▶ YOUR INSTRUCTIONS
Look over the material below and count the lines that include "front". Give only the total.

▶ MATERIAL FOR THE TASK
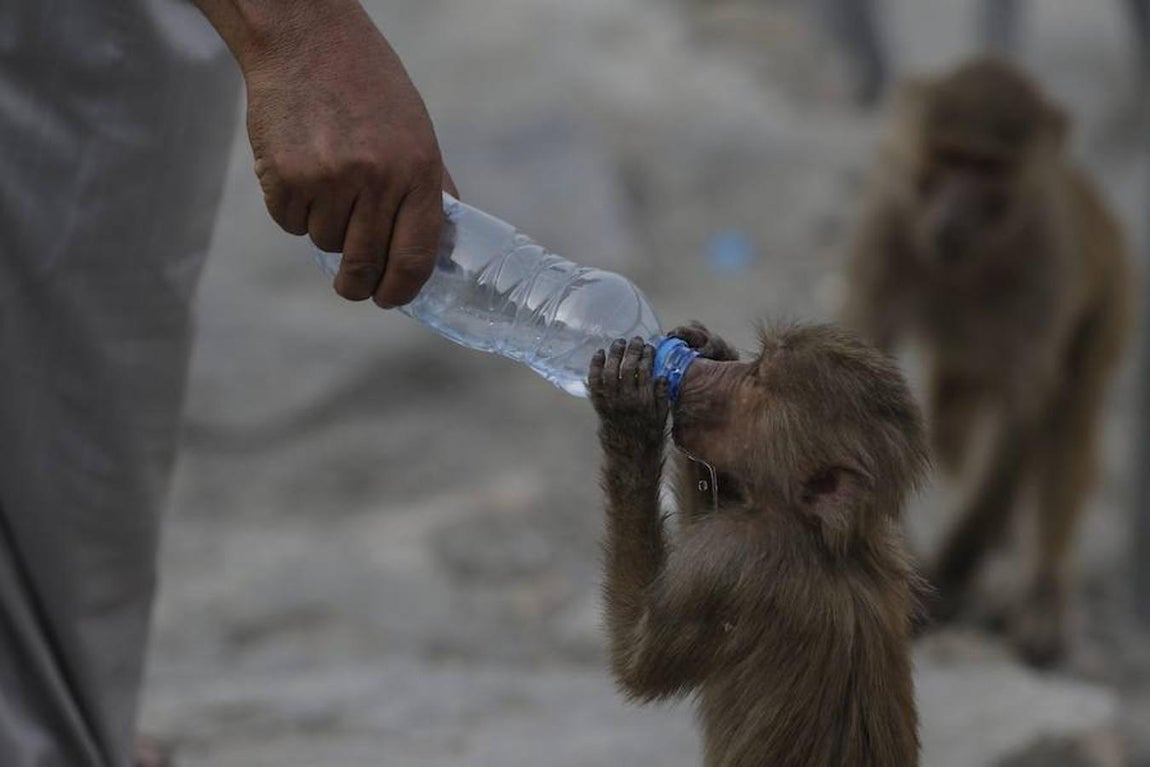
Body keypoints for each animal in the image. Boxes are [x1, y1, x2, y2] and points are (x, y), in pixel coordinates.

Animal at [588, 322, 928, 767]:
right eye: (755, 367)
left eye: (757, 382)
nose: (702, 370)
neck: (824, 540)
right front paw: (710, 346)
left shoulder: (728, 561)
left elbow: (634, 659)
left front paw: (631, 410)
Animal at [841, 57, 1133, 666]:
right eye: (950, 157)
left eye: (989, 168)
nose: (954, 218)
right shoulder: (886, 225)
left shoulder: (1044, 263)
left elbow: (1024, 412)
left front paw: (949, 577)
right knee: (959, 414)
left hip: (1114, 293)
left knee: (1068, 420)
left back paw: (1039, 595)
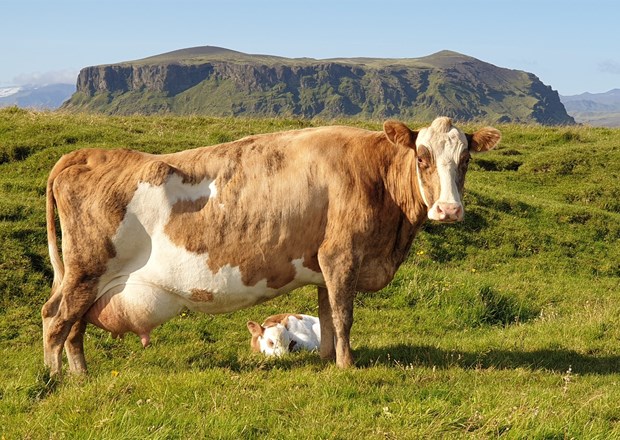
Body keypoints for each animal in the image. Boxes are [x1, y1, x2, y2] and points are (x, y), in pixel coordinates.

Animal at [41, 116, 500, 375]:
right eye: (422, 157)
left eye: (465, 160)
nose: (449, 209)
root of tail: (85, 154)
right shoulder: (342, 256)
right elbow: (344, 316)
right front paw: (348, 366)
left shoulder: (323, 265)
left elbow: (327, 316)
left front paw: (326, 361)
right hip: (86, 271)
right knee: (55, 319)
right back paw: (55, 379)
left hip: (91, 281)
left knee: (74, 326)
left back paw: (81, 375)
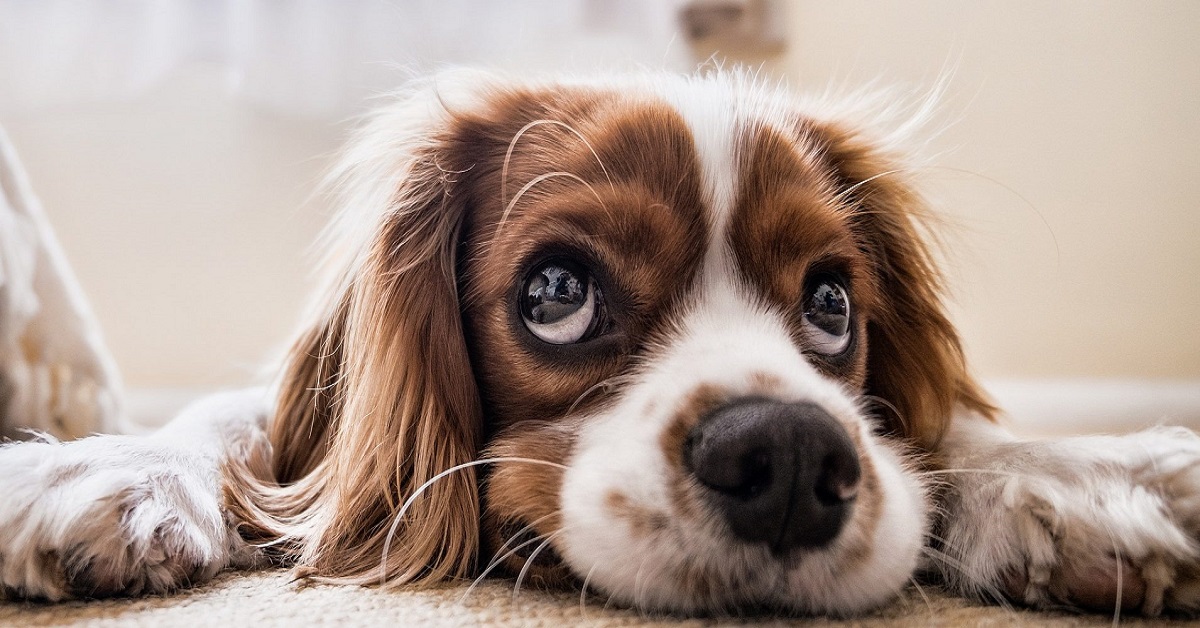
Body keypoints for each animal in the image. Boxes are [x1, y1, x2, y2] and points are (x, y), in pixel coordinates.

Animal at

▶ ANSWER TO THIS EXERCISE
5